Sa langue d'abord, le bout de la langue sur le frein, ce point précis dont elle connaissait l'efficacité, des cercles minuscules, une pression légère. Elle sentit sa cuisse tressauter contre son épaule.



Elle prit davantage dans sa bouche.



Elle aimait ça, vraiment, pas comme une performance ni comme un sacrifice mais comme quelque chose qui lui donnait un pouvoir tranquille, immédiat, sans ambiguïté. Elle aimait la sensation de plénitude contre sa langue, la chaleur, le poids, cette façon qu'avait un homme de devenir entièrement présent, entièrement là, réduit à ce seul endroit où elle posait sa bouche.



Elle bougea la tête, lentement, avec une pression régulière des lèvres. Sa main à la base suivait le mouvement, une continuité de sensation du gland jusqu'à la racine. Elle sentait ses cuisses se raidir légèrement de chaque côté d'elle, ses mains qui trouvèrent ses cheveux sans appuyer, juste se poser là, accompagner.



***



Elle modifia le rythme par paliers, plus lent, plus profond, puis plus vif, plus léger, en lisant ses réactions avec la même attention qu'il avait mise à la caresser. À un moment il murmura son prénom, ou plutôt il le souffla, comme si c'était la seule chose qu'il avait encore la capacité de produire.



Elle le sentit approcher de quelque chose et s'arrêta.



Pas par cruauté. Par calcul précis, parce qu'elle voulait la suite et qu'elle voulait l'y emmener entier, sans qu'il ait rien dépensé encore.



Elle remonta le long de son corps, s'allongea sur lui, sa bouche contre la sienne. Il l'embrassa avec une intensité qui n'était plus tout à fait la même que la première fois, quelque chose de plus urgent maintenant, de plus nu.



***



Il la retourna.



Pas brutalement, mais avec une décision nouvelle, les mains sur ses hanches, et elle se laissa faire avec plaisir parce que c'était exactement ce qu'elle voulait, être retournée, être prise en charge, passer de l'actif au réceptif avec cette fluidité que seul un certain accord entre deux corps permet.

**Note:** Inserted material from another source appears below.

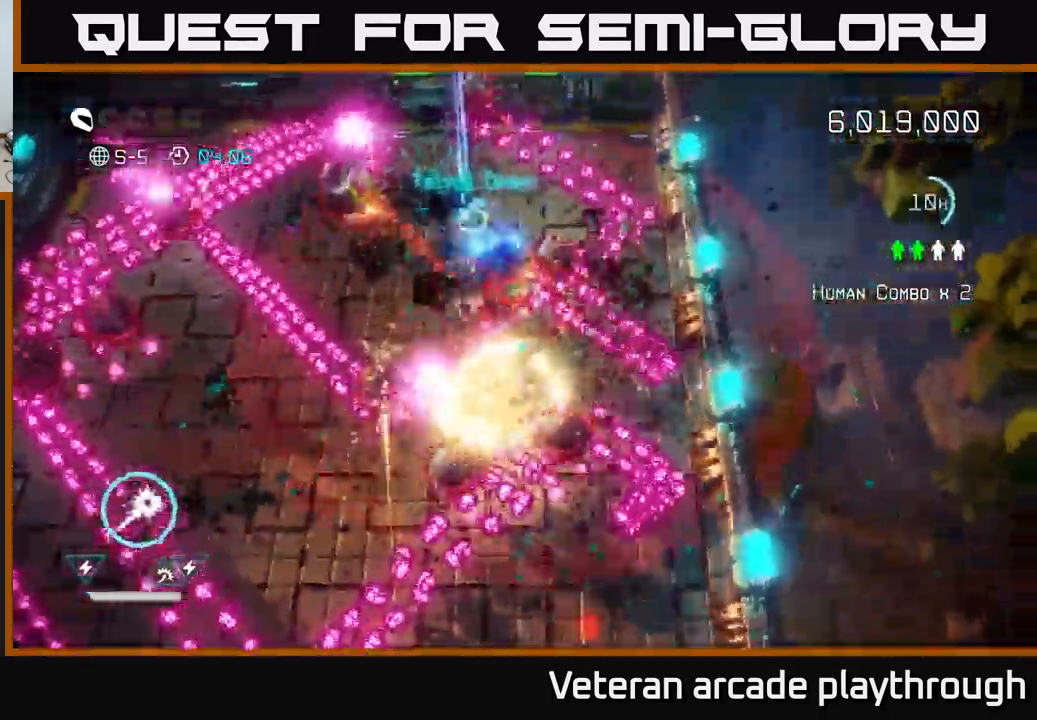
{"buttons": [], "left_stick": "down-left", "right_stick": "left", "events": [[134, "left_stick", "up"], [167, "right_stick", "up-left"], [284, "right_stick", "left"], [317, "left_stick", "down-right"], [417, "left_stick", "down-left"]]}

Elle se retrouva sur le dos, lui au-dessus d'elle, et il descendit.



***



Sa bouche sur sa gorge d'abord, sur ses seins, le temps qu'il fallait, sans bâcler. Puis le sternum, le ventre, le nombril. Elle sentit ses mains à plat sur ses hanches, une pression qui l'immobilisait doucement, lui signifiait de ne pas bouger.



Elle posa les mains sur ses cheveux.



Il prit le temps de souffler contre sa peau, juste au-dessus du pubis, un souffle chaud qui ne touchait rien encore et qui pourtant fit monter en elle une vague de chaleur précise. Elle sentit l'humidité entre ses cuisses, son propre désir qui avait repris depuis les caresses du canapé et n'avait pas diminué.



***



Sa langue trouva le clitoris sans hésiter.



Elle arqua le dos.



Il travailla avec méthode et sensibilité à la fois, la pointe de la langue d'abord, des petits cercles légers qui la firent gémir, puis une pression plus large, plus profonde, la langue à plat qui couvrait davantage. Il alterait les rythmes, les pressions, et à chaque fois qu'elle croyait avoir saisi le motif il le modifiait légèrement, la maintenant dans un état d'attention aiguë, tendue vers le prochain mouvement.



Ses mains sur ses hanches l'empêchaient de bouger autant qu'elle aurait voulu. Elle prit conscience qu'elle essayait d'appuyer son bassin contre sa bouche et qu'il résistait, doucement, la maintenant à la distance qu'il choisissait.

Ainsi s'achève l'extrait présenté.